Wednesday, October 7, 2009

Divine Coincidence

Lemme tell ya, I had a pretty rotten conversation at work today with one of my bosses, one of those conversations that makes you want to go home, put on your pajamas, and watch reruns of "Who's the Boss" while consuming large amounts of mint chocolate-chip ice cream. It left me feeling deflated and discouraged for the rest of the day.

On the way home, I crept and crawled along the highway with the thousands of other commuters, finally exiting at the first possible chance to take an alternate route home (after I'd already been sitting in traffic for nearly an hour, which is many times longer than it should have taken me to go that distance, even during rush hour).

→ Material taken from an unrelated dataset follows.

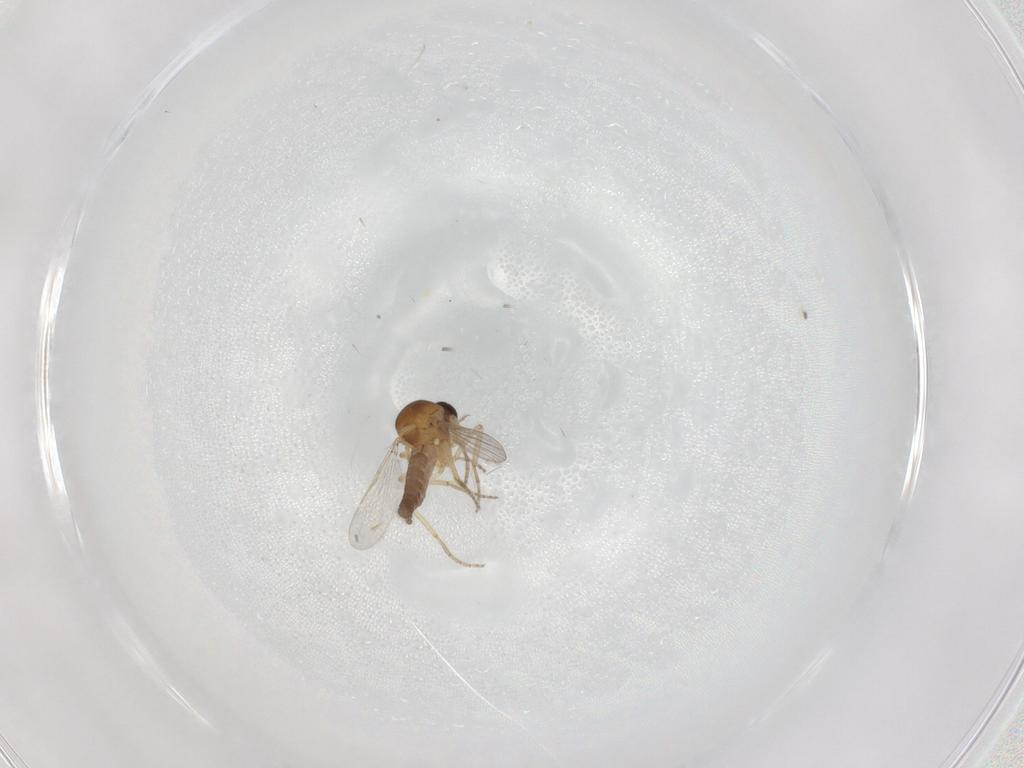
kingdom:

Then I spontaneously decided to make a stop at DSW Shoe Warehouse to get a gift card for a family member who's birthday is approaching. (You know already that this is what I'm going to get you, so I don't think I'm ruining the surprise by mentioning it here.) Not long after, I spontaneously decided to take a different route to DSW than I normally would have, resulting in more slow traffic on a normally free-flowing road.

When I got to DSW, feeling worn down, I thought that since I was there, I might as well look at shoes, even though I don't particularly need another pair right now (especially since I haven't been able to wear anything since sandals since breaking my baby toe about a month ago--subject of previous entry). I circulated among the women's dress shoes a bit, tried a couple of them on, continued browsing.

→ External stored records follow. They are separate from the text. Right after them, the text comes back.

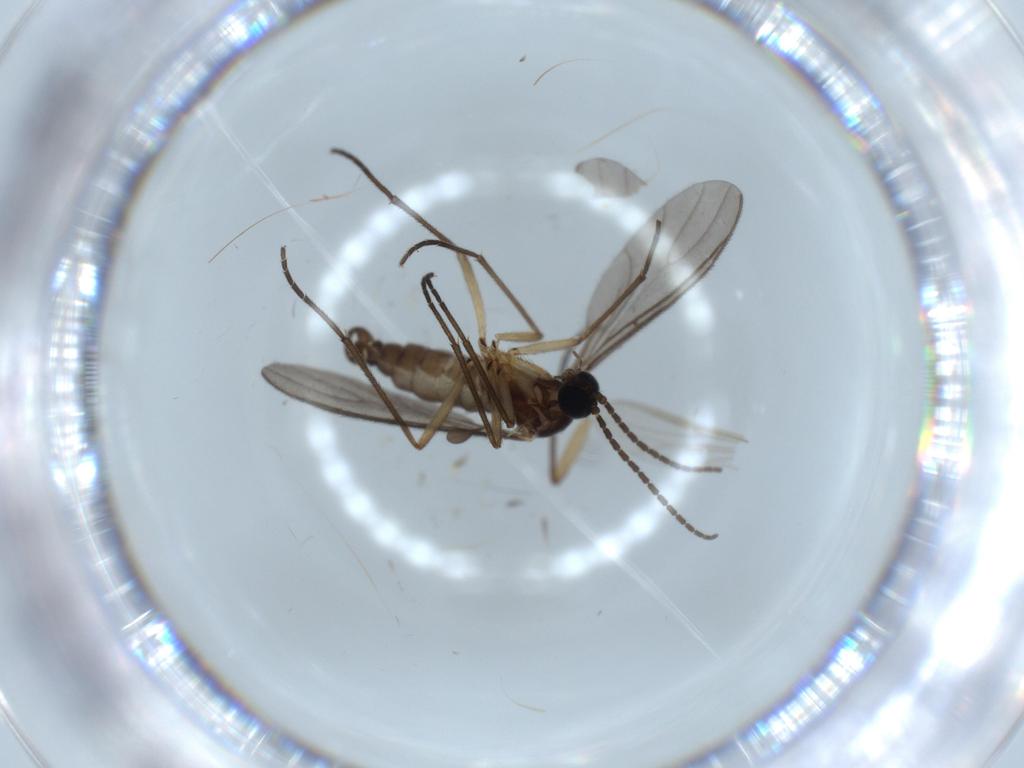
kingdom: Animalia
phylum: Arthropoda
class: Insecta
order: Diptera
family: Sciaridae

I was just putting a shoe back on the shelf when I noticed someone on the other side of the bank of shoes--the roommate of a friend, whom I have seen on several occasions but nevertheless don't know very well. I felt certain she hadn't seen me and debated whether to speak to her. After all, I was tired and melancholy, probably not the best company. Then I realized how silly it would be not to talk to her, so I called her name and said hello.

We ended up talking for quite awhile. I (spontaneously) started telling her about my day and the rotten conversation. She listened attentively, I told her some more, she commiserated, we laughed, she told me some of her work woes, we joked about shoe therapy and the dual benefit of talking things through with a friend while also looking at shoes.

In the midst of this talking and shopping, I suddenly realized that I felt better. I felt lighter, calmer, comforted. Endorphins had been released and clouds lifted. It was the same feeling I have after a long journal-writing session (writing is a tremendous form of stress-relief) or a good cry or a hard cardio session when I'm angry. The combination of conversation with a sympathetic friend and shoe therapy had worked! (And I convinced her to try on a totally hot pair of pointy-toed black patent leather shoes that she ended up getting. Score!)

I don't think that it was a coincidence that we were both at DSW at the same time tonight, standing just one aisle apart at that exact moment. I had all kinds of crazy delays getting there and hadn't planned to go there in the first place, and she hadn't ever been to a DSW before. Running into her there was to me a divine coincidence, what my friend Jenny would call a tender mercy. Thank you, Lord, for those tender mercies. I needed this one tonight.

2 comments:

Holly said...

Glad you're feeling better! And btw, I think you're assuming J reads your blog. I'm pretty sure he doesn't read anybody's blog, including mine, unless I specifically tell him to.

Tender Mercies said...

It's TOTALLY a tender mercy. Wahoo!!!